Orchid Ventures, Inc. is an Irvine, CA-based multi-state brand that launched in Oregon and California in August 2017 and has since developed a mass-market brand and loyal consumer following with its premium vape products. Orchid’s products lines are currently sold in 350+ dispensaries across California and Oregon and are handcrafted and designed for maximum flavor and overall enjoyment. The company’s proven processes and passion for what it does carry through into its products. The end result is an unparalleled experience for new and practiced cannabis users alike. Orchid plans to expand its brands into new national markets as well as global markets such as Latin America and Europe. With a continued focus on brand and intellectual property development, Orchid will execute strategic acquisitions to solidify an integrated cannabis manufacturing and distribution infrastructure with the goal of becoming a dominant premium cannabis brand in the United States. Orchid’s management brings significant branding, product development and distribution experience with a proven track record of scaling revenues, building value-generating partnerships and creating enterprise value. Learn more at https://orchidessentials.com/
ON BEHALF OF THE BOARD OF DIRECTORS – ORCHID VENTURES, INC.
CEO and Director
THE CANADIAN SECURITIES EXCHANGE HAS NOT REVIEWED AND DOES NOT ACCEPT RESPONSIBILITY FOR THE ACCURACY OR ADEQUACY OF THIS RELEASE
Safe Harbor Statement
Except for historical information contained herein, statements in this release may be forward-looking and made pursuant to the safe harbor provisions of the U.S. Private Securities Litigation Reform Act of 1995. Words such as “anticipate”, “believe”, “estimate”, “expect”, “intend” and similar expressions, as they relate to Orchid Ventures, Inc. and Orchid Essentials (collectively, the “Company”) or its management, identify forward-looking statements.
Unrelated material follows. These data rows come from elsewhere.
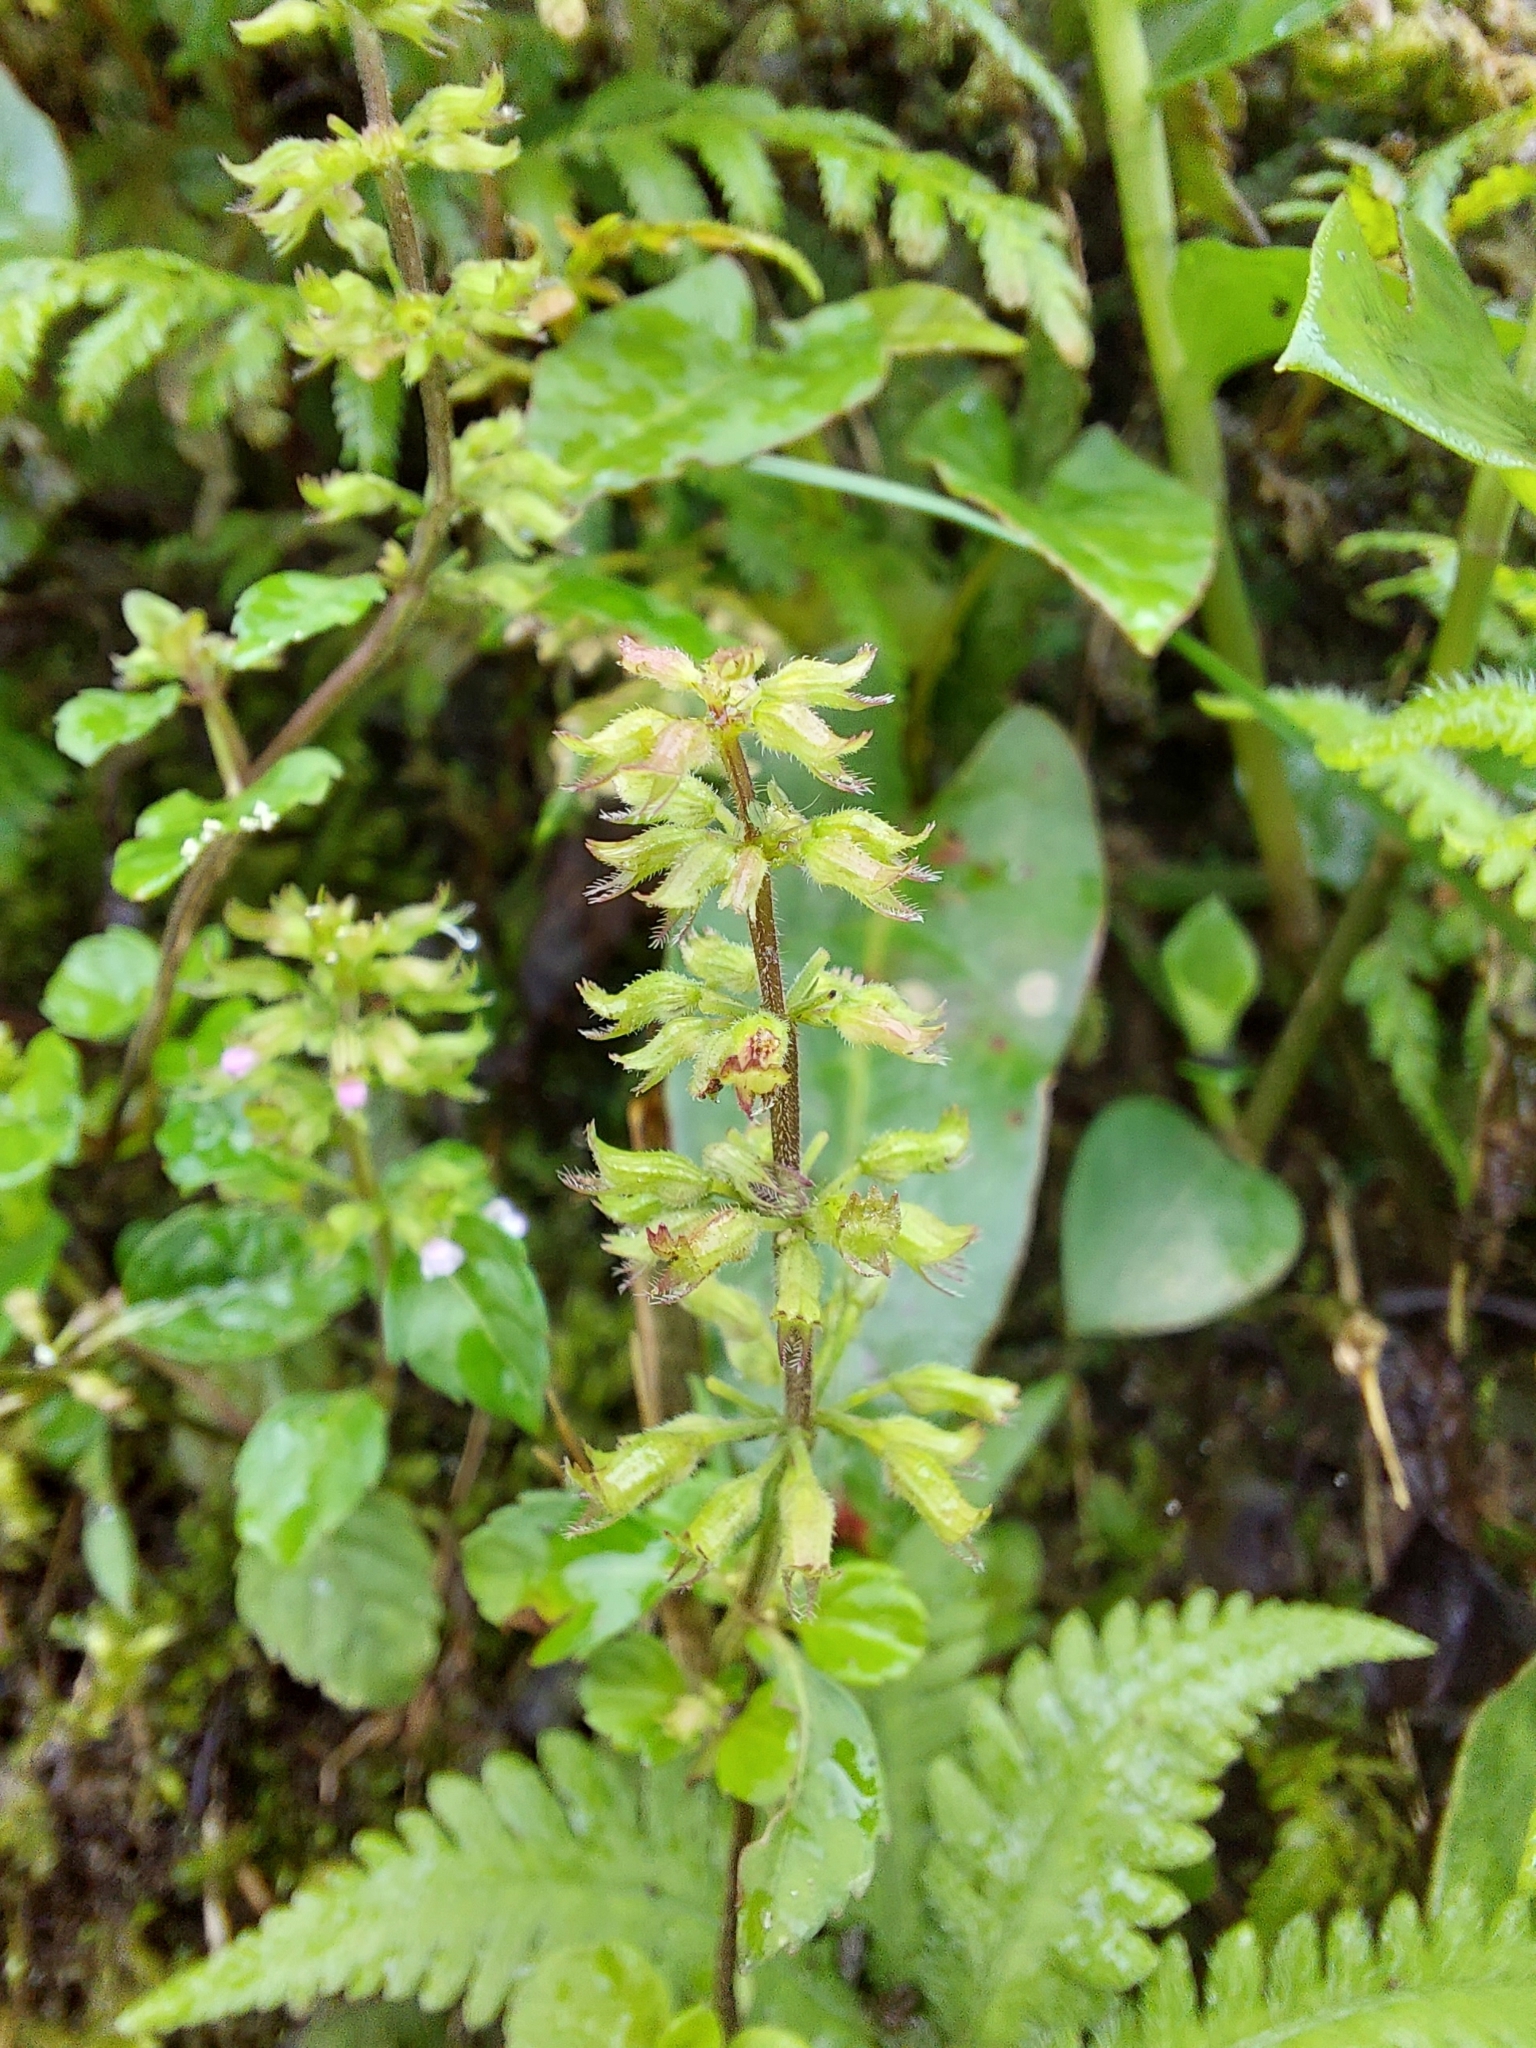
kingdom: Plantae
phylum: Tracheophyta
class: Magnoliopsida
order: Lamiales
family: Lamiaceae
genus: Clinopodium
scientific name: Clinopodium gracile
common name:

These statements are based on current expectations, estimates and projections about the Company’s business based, in part, on assumptions made by management. These statements are not guarantees of future performance and involve risks, uncertainties, and assumptions that are difficult to predict. Therefore, actual outcomes and results may, and probably will, differ materially from what is expressed or forecasted in such forward-looking statements due to numerous factors, including those described above and those risks discussed from time to time in the Company’s Canadian securities regulatory filings with sedar.com, Factors which could cause actual results to differ materially from these forward-looking statements include such factors as (i) the development and protection of our brands and other intellectual property, (ii) the need to raise capital to meet business requirements, (iii) significant fluctuations in marketing expenses, (iv) the ability to achieve and expand significant levels of revenues, or recognize net income, from the sale of our products and services, (v) the Company’s ability to conduct the business if there are changes in laws, regulations, or government policies related to cannabis, (vi) management’s ability to attract and maintain qualified personnel necessary for the development and commercialization of its planned products, and (vii) other information that may be detailed from time to time in the Company’s Canadian securities regulatory filings with sedar.com. The Company undertakes no obligation to publicly update or revise any forward-looking statements, whether as a result of new information, future events or otherwise.